Laws Protecting FIFA Marks
Like any major event promoter, FIFA asserts trademark rights over a number of words and phrases – including FIFA, World Cup, and Russia 2018 – as well as emblems and logos associated with the World Cup. FIFA has been known in recent years to be particularly aggressive in enforcing its intellectual property, and given the natural incentive to preserve brand integrity and avoid losing the exclusive protection of its intellectual property, this aggressive stance is to be expected.
However, FIFA takes things to a whole new level when it comes to ambush marketing. Given the prestige associated with hosting the FIFA World Cup, FIFA encourages host countries to pass particularly restrictive laws to discourage ambush marketing.
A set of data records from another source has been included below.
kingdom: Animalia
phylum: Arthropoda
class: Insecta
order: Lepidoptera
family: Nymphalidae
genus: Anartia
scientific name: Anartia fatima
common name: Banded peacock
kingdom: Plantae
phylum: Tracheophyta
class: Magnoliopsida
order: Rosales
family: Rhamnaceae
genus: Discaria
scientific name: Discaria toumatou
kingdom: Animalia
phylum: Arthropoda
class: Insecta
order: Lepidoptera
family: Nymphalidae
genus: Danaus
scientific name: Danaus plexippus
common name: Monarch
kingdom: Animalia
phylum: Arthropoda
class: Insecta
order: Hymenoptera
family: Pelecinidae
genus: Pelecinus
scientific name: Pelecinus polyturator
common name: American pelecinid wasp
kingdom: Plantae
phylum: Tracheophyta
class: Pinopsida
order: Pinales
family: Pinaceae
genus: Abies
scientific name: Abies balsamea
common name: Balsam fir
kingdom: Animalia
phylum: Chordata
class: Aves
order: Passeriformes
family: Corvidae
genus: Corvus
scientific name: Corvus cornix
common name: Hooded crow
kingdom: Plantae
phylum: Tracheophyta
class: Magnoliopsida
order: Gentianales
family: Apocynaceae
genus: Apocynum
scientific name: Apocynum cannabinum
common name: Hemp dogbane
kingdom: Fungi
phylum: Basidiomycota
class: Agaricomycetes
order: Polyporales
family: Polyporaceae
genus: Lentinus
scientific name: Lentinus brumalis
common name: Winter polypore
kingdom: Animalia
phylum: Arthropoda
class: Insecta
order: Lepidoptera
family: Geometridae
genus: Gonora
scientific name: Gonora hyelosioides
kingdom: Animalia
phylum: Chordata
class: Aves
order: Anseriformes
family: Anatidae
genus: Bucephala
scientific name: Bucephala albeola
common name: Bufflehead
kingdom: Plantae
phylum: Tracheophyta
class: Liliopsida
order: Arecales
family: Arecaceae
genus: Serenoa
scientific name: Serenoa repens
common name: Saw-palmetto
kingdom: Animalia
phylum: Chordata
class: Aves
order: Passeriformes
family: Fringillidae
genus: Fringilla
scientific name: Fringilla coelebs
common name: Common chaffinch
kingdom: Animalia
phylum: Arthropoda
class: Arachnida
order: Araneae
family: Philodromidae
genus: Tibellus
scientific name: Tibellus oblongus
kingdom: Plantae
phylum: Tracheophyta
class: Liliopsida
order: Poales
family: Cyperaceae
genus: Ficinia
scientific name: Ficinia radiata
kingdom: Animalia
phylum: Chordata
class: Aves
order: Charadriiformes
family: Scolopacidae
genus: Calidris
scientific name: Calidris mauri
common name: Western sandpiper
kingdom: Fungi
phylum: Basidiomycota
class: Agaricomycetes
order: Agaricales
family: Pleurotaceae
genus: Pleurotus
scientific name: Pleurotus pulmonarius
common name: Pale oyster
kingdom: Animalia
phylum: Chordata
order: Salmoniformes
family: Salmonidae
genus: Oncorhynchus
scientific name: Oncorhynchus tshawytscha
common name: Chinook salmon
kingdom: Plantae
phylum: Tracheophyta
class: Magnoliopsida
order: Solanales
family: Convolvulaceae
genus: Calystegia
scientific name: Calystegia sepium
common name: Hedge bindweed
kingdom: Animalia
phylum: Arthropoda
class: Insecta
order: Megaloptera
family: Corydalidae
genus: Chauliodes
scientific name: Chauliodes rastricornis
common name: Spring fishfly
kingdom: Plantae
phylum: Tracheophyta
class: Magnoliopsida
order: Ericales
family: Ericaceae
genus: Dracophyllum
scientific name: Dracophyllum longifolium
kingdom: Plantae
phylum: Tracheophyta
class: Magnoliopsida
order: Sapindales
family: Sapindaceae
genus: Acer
Russia, the host of the 2018 World Cup, passed such a law in 2013 (Federal Law 108-FZ, referred to as the “World Cup Law”), which, among other things, prohibits the following activities without the written permission of FIFA:
- Any type of marketing for the purpose of creating an association with FIFA, by use of FIFA’s trademarks or otherwise;
- Events or advertising directed at ticket holders for FIFA events; or
- Giveaways of tickets to FIFA events in connection with sweepstakes, contests, or other promotions.
Violations of the law are punishable by fines or, in certain circumstances, criminal penalties.
Although FIFA’s enforcement activities have not kicked into full gear for the 2018 World Cup, FIFA’s previous enforcement activities provide a solid road map for what may attract its attention this year.
In-stadium ambush marketing is the fastest way to draw the ire of FIFA. As an early example, during the 2006 World Cup in Germany, the Dutch beer brand Bavaria distributed thousands of sets of branded orange lederhosen to World Cup attendees. Many attendees were denied entry unless they removed the garments, and FIFA later filed suit against Bavaria. In 2010, Bavaria doubled down by sending 36 orange-clad women to the South Africa World Cup. Apparently un-amused by the repeat tactic, FIFA filed charges against the organizers of the “stunt.” After being ejected by FIFA officials, several of the women were arrested by South African police. Brazilian beachwear brand Blue Man similarly caught FIFA’s attention in 2014 when Brazilian footballer Neymar was photographed in-stadium wearing Blue Man boxers under his shorts, leading to enforcement by FIFA (but a 25% uptick in sales for the brand).
FIFA has also taken issue with marketers whose activities fall outside the stadium. For example, in 2010, FIFA sent a cease-and-desist letter to South African airline Kulula, which disseminated ads that included stadiums, vuvuzelas (remember those?) and national flags, with the claim that it was the “Unofficial National Carrier of the You-Know-What.” In 2014, FIFA similarly took issue with Brazilian travel company Decolar’s use of the tagline “Viva o Mundial” in connection with the marketing of travel packages specifically to World Cup host cities. Though “mundial” translates literally to “worldwide,” it is also a trademark registered by FIFA, and FIFA argued that Decolar was attempting to draw a connection with FIFA through its use of the term.
These enforcement activities are notable, as they were prompted by activities that would arguably be legal under U.S. law, and would probably not draw as much attention in connection with other events.
The Bottom Line
Although Russia’s World Cup Law is not enforceable in the United States – and we cannot advise on marketing activities conducted in Russia – FIFA has made clear that it views ambush marketing in whatever form as unlawful and infringing on its intellectual property rights. Accordingly, marketers will walk a particularly fine line when attempting to leverage the 2018 World Cup in Russia, and as always should consult counsel before trying to jump into the mix.